Contemplando la escena del fariseo Simón y la pecadora agradecida me quedo perplejo y apesadumbrado. Porque, yo, Señor, me identifico con el fariseo, pero también quiero estar en el lugar de la mujer agradecida. Sí, Señor, me reconozco fariseo, pero también pecador arrepentido y agradecido.

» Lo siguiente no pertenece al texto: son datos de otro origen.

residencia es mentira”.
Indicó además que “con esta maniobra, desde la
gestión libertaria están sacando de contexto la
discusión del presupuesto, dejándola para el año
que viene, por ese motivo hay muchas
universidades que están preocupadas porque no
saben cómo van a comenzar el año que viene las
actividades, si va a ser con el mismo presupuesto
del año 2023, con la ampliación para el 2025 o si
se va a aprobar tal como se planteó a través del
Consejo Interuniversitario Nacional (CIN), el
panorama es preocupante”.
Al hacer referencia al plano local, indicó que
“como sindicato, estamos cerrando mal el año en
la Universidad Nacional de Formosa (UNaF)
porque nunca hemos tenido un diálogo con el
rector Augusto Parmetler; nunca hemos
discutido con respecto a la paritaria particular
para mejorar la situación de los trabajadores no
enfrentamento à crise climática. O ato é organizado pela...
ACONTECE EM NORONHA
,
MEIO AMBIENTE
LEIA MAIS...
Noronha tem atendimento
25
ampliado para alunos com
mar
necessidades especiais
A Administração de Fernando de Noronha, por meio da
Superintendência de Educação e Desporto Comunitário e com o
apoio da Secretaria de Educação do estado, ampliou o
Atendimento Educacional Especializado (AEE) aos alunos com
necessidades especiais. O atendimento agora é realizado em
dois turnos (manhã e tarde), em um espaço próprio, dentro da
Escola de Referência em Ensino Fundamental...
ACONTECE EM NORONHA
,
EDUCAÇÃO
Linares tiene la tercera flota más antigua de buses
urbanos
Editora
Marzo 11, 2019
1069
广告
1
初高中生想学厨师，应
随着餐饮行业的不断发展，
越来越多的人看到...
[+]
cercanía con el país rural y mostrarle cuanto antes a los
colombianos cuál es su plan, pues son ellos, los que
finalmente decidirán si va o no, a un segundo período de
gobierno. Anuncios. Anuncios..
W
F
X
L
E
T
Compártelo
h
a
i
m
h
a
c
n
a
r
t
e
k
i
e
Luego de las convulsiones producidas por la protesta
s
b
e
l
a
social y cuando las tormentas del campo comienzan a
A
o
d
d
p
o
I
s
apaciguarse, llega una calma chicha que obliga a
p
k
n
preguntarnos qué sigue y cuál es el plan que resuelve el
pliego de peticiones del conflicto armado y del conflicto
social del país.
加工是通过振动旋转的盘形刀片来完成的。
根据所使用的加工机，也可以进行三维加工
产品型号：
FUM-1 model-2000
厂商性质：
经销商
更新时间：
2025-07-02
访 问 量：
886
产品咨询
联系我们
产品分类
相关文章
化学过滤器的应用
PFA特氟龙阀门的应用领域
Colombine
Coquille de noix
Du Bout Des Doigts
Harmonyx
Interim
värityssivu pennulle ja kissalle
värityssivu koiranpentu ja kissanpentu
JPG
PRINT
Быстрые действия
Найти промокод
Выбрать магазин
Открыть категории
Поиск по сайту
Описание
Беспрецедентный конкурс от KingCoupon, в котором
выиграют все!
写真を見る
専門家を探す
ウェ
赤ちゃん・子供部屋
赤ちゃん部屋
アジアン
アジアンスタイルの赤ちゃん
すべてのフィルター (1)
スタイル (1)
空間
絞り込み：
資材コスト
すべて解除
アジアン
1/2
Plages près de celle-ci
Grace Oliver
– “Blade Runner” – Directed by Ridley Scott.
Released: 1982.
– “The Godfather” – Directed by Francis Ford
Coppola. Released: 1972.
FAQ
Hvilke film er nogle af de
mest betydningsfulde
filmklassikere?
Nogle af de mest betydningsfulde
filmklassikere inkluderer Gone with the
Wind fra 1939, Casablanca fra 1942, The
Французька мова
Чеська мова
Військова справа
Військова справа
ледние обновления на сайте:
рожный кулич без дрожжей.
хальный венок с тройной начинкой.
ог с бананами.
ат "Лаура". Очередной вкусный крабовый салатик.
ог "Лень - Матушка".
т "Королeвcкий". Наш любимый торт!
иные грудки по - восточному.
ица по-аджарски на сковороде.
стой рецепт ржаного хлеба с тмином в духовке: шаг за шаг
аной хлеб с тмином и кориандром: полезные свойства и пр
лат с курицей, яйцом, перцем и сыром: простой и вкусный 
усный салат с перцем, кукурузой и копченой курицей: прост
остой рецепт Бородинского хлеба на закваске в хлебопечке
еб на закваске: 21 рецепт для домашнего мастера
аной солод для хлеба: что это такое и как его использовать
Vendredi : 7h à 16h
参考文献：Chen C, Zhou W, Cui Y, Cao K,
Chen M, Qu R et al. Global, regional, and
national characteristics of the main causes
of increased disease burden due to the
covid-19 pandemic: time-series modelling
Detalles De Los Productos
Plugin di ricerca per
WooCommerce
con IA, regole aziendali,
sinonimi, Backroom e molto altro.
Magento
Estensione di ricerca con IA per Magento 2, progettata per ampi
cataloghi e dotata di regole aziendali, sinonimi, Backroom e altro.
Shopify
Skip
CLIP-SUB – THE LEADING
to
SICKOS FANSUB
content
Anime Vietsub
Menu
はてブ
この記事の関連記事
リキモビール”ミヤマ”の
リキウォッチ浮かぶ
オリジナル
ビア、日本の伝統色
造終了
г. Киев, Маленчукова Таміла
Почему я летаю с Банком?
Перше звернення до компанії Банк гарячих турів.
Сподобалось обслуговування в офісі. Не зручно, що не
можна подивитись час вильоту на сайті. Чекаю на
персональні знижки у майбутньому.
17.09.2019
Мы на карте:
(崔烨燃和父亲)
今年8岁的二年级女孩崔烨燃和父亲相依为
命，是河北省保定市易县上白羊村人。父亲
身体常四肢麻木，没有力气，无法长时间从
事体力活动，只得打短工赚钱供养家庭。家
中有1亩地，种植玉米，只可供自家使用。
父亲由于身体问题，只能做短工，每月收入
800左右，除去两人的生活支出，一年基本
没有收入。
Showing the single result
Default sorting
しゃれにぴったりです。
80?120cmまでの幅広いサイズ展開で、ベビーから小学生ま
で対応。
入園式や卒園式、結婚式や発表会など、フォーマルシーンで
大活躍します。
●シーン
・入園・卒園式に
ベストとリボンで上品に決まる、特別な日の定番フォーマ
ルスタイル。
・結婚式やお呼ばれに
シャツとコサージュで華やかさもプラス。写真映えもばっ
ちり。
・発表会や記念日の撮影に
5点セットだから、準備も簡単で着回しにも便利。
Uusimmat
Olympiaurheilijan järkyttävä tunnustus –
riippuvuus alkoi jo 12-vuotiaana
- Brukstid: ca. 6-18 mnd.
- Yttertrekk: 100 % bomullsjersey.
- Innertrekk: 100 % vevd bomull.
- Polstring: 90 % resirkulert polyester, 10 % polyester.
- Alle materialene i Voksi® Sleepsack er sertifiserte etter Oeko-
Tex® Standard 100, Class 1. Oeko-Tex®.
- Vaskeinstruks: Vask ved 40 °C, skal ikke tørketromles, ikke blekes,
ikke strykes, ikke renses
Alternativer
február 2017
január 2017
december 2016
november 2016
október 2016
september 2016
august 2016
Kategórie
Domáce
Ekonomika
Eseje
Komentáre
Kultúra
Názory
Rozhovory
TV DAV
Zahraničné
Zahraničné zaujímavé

Por eso, te repito, Dios mío, que no puedo permanecer ni un segundo sin Ti. Te necesito tanto para cuando me identifico con Simón el fariseo, suficiente, rico, soberbio y seguro de sus fuerzas. Mal intencionado y acusador de las debilidades de otros. Cumplidor fiel de las leyes y enemigo de aquellos que no alcanzan ni pueden cumplirlas. Y sólo, Señor, yo haré lo mismo que él. Te necesito para que transformes toda esa soberbia y prepotencia en misericordia y amor.
Pero también, cuando me identifico con la pecadora, quizás me limito sólo a rezar, a cumplir unas normas establecidas, como en tu tiempo era acostumbrado ofrecer agua para lavar los pies, ungüentos perfumados y el beso de bienvenida y paz. Y con eso me puedo quedar contento y satisfecho.
Sin Ti, Señor, me olvidaré de los que sufren, de los que no te conocen, de los que necesitan amor, atenciones, oportunidades para descubrirte y acercarte a Ti. Sin Ti, Señor, no entenderé ni podré, no sólo hacer lo que debo, sino también sufrir las consecuencias de realizarlo. Porque sólo lo que duele tiene aroma y sabor a amor. Y lo que no huele así, quizás esté más en la órbita de Simón el fariseo, aquel que quería invitarte para sólo presumir de tu presencia.
Dame Señor, la sabiduría de descubrir la necesidad de tu presencia, y la paciencia para, aceptando tu Voluntad, vivirla con fe y esperanza. Amén.